DEF’s emergence from Turkey, together with its relationship with a fund in Berlin, was not the most obvious path for the VC fund.

“One thing we realized early one was that we could invest with our own capital and syndicating to our friends, but for follow-on funding, we’d always have to go global. And that made us feel vulnerable. It made us feel we were always dependent on others’ comprehension of the opportunity that we were facing. So that’s when the first fund idea came out this was,” said Sertoglu.

“We felt that there was this unusual dislocation between opportunity and capital in Eastern Europe. Our first fund was $150 million funds – I mean, a very quaint size compared to Western markets. But we became the largest fund in the region, and decided to focus on this series A gap where we felt that there was this big opportunity, because of the way we think series A is still very much a local play.”

“Being a local player that understands the region would be an advantage, so this was proven to be true. We could essentially see pretty much everything in Eastern Europe for the last eight years. And we caught the biggest one, fortunately, which was UiPath. I think very few funds around the world can say that they see the majority if not all of the opportunities that fall into their mandate,” he said.

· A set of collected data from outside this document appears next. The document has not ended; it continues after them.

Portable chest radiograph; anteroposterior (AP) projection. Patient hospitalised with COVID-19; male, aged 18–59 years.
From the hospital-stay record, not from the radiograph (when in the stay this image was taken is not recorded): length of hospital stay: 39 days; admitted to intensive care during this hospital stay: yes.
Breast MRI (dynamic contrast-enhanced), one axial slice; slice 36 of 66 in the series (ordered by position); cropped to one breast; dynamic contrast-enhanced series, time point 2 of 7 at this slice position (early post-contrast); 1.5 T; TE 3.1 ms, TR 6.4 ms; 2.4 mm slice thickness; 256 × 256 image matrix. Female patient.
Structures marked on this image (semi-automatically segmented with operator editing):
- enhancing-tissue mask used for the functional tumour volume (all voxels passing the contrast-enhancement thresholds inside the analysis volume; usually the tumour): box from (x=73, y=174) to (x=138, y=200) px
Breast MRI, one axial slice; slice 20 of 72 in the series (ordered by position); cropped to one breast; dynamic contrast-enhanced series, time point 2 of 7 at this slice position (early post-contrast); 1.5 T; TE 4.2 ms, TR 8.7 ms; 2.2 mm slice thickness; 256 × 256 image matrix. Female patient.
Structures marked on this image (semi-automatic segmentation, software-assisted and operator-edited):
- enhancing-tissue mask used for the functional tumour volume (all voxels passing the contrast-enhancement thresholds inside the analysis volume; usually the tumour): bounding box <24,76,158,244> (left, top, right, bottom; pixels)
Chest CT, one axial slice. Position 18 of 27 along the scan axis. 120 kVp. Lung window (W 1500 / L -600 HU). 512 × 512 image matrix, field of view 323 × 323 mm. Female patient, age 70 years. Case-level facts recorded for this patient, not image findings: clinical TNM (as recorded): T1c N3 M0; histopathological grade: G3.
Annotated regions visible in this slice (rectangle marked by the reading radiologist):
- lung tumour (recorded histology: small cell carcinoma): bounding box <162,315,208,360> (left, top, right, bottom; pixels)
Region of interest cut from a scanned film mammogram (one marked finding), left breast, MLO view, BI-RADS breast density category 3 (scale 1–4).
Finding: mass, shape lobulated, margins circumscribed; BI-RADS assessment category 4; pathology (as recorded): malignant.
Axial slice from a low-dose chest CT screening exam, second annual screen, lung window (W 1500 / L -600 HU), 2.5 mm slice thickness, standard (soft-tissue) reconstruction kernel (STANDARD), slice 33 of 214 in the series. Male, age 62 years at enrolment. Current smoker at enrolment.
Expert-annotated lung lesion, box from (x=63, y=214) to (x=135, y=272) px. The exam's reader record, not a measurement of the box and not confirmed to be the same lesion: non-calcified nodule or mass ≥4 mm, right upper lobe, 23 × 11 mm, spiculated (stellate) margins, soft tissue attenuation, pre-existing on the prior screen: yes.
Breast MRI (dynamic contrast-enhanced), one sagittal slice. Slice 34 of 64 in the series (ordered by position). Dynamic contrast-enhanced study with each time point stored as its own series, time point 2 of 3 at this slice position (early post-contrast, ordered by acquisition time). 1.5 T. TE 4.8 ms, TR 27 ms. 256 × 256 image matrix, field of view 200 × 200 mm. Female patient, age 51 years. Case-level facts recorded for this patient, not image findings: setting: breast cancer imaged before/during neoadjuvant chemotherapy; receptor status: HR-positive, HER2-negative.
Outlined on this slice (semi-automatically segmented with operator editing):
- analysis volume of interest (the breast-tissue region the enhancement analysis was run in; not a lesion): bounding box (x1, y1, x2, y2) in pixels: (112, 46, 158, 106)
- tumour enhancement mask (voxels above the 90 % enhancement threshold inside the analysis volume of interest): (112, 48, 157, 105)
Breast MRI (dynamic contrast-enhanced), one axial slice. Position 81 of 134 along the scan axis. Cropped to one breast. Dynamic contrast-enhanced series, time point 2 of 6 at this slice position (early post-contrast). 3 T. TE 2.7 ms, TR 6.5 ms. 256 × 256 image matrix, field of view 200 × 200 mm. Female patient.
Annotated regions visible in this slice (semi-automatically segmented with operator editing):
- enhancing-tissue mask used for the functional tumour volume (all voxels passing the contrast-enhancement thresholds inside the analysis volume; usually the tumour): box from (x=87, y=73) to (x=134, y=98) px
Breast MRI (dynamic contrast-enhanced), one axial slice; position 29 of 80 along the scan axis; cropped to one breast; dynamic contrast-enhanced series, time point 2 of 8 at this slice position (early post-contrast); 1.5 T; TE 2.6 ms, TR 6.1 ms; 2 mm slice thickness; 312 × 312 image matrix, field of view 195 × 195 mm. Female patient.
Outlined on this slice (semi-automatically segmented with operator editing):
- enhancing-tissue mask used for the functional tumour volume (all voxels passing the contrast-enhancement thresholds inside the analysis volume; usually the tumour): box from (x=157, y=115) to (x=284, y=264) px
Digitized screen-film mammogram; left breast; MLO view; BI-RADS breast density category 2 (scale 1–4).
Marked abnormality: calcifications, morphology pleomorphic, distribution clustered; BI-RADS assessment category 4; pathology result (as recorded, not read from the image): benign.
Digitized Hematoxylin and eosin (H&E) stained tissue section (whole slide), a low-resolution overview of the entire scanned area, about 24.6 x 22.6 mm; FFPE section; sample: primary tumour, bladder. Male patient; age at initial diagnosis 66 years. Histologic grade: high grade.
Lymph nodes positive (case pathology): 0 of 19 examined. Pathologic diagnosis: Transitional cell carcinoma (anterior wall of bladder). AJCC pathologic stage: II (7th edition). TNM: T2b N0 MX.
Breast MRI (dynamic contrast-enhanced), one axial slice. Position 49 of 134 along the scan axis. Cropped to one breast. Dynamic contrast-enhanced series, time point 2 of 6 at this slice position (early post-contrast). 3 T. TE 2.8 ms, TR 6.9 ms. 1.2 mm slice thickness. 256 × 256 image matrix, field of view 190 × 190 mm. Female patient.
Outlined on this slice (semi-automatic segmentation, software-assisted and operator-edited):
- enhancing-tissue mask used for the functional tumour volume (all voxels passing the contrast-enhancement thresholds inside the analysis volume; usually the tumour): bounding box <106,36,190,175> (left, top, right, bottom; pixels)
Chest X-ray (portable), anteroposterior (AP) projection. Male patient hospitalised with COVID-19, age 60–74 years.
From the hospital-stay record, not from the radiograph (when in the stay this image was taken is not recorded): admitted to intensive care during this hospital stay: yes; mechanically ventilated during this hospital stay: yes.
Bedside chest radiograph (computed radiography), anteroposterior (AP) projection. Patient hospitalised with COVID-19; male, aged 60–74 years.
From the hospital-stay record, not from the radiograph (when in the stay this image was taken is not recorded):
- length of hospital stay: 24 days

“We have this dual strategy of backing local champions as well as contenders for global markets as well. 20 years ago you had to be in Silicon Valley. Now, Transferwise comes out of Estonia, UiPath comes out of Romania. And that was even before the pandemic.”

Sertoglu concluded: “So we now have fresh capital, coming on the heels of a very successful first fund, which we’re keen to deploy. We’re calling all the opportunities, seeing very ambitious, strong teams coming out of the region. And we have 200 million euros to focus on these types of opportunities in the region.”